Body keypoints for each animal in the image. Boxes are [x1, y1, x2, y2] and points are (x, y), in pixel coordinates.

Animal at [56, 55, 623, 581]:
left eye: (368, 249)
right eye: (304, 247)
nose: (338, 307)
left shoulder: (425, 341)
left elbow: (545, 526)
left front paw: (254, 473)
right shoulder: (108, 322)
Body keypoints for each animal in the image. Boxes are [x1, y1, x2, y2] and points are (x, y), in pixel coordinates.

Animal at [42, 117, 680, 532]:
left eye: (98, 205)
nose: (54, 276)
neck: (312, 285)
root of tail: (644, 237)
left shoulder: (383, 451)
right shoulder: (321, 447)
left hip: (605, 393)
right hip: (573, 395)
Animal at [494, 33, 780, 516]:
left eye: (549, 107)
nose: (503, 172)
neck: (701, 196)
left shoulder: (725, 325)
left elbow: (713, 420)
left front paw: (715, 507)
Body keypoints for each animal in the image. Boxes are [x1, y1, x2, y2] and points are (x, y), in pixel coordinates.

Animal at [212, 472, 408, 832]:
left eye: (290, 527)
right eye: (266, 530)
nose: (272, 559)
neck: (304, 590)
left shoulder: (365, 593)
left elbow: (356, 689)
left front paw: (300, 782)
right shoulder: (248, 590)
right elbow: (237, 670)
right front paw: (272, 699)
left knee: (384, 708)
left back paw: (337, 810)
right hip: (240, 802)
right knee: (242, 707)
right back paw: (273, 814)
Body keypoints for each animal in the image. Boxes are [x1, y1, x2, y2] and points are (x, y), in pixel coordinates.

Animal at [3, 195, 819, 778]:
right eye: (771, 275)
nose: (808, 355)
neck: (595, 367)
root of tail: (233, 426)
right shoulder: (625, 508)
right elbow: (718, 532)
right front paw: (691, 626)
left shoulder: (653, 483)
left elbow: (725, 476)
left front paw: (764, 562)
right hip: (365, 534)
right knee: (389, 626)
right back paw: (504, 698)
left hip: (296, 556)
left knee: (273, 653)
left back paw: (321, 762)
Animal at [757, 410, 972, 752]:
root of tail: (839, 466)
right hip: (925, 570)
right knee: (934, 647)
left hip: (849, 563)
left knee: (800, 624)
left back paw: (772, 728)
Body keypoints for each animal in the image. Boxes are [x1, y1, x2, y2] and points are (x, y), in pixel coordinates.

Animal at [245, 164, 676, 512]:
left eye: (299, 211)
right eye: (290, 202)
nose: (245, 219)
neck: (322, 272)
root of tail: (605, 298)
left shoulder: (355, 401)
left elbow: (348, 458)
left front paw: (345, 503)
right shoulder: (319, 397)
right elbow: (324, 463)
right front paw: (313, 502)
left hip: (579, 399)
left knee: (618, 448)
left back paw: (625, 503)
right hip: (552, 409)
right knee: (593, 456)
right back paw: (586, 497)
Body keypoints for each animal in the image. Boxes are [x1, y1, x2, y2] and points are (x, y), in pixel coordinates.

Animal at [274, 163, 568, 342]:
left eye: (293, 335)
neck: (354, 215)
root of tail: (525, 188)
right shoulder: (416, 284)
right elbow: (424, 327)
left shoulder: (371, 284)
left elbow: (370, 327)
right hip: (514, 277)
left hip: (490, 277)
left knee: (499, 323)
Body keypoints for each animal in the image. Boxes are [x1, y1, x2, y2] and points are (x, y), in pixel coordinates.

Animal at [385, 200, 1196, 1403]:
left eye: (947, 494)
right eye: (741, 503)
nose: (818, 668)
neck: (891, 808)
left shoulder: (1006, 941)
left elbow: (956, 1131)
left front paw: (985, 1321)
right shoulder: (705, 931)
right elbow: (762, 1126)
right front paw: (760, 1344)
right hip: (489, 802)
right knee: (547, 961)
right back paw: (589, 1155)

═══

About this task: Look back at the entries above and repeat, unchanged, every line from the line holding "left shoulder: (425, 341)" through the line holding "root of tail: (605, 298)".

Your solution:
left shoulder: (425, 341)
left elbow: (545, 526)
left front paw: (254, 473)
right shoulder: (108, 322)
Body keypoints for each animal in the image. Boxes are [x1, y1, x2, y2] and points are (x, y), in pixel coordinates.

Animal at [42, 117, 680, 532]:
left eye: (98, 205)
nose: (54, 276)
neck: (312, 285)
root of tail: (644, 237)
left shoulder: (383, 451)
right shoulder: (321, 447)
left hip: (605, 393)
right hip: (573, 395)
Animal at [494, 33, 780, 516]:
left eye: (549, 107)
nose: (503, 172)
neck: (701, 196)
left shoulder: (725, 325)
left elbow: (713, 420)
left front paw: (715, 507)
Body keypoints for each animal in the image. Boxes are [x1, y1, x2, y2] and points are (x, y), in pixel coordinates.

Animal at [212, 472, 408, 832]:
left eye: (290, 527)
right eye: (266, 530)
nose: (272, 559)
neck: (304, 590)
left shoulder: (365, 593)
left elbow: (356, 689)
left front paw: (300, 782)
right shoulder: (248, 590)
right elbow: (237, 670)
right front paw: (272, 699)
left knee: (384, 708)
left back paw: (337, 810)
right hip: (240, 802)
right knee: (242, 707)
right back paw: (273, 814)
Body keypoints for each animal in the image. Boxes are [x1, y1, x2, y2] and points are (x, y), in pixel coordinates.

Animal at [3, 195, 819, 778]:
right eye: (771, 275)
nose: (808, 355)
neck: (595, 367)
root of tail: (233, 426)
right shoulder: (625, 508)
right elbow: (718, 532)
right front paw: (691, 626)
left shoulder: (653, 483)
left elbow: (725, 476)
left front paw: (764, 562)
right hip: (365, 534)
right knee: (389, 626)
right back paw: (504, 698)
left hip: (296, 556)
left knee: (273, 653)
left back paw: (321, 762)
Animal at [757, 410, 972, 752]:
root of tail: (839, 466)
right hip: (925, 570)
right knee: (934, 647)
left hip: (849, 563)
left knee: (800, 624)
left back paw: (772, 728)
Body keypoints for each animal in the image. Boxes are [x1, y1, x2, y2] and points are (x, y), in pixel coordinates.

Animal at [245, 164, 676, 512]:
left eye: (299, 211)
right eye: (290, 202)
nose: (245, 219)
neck: (322, 272)
root of tail: (605, 298)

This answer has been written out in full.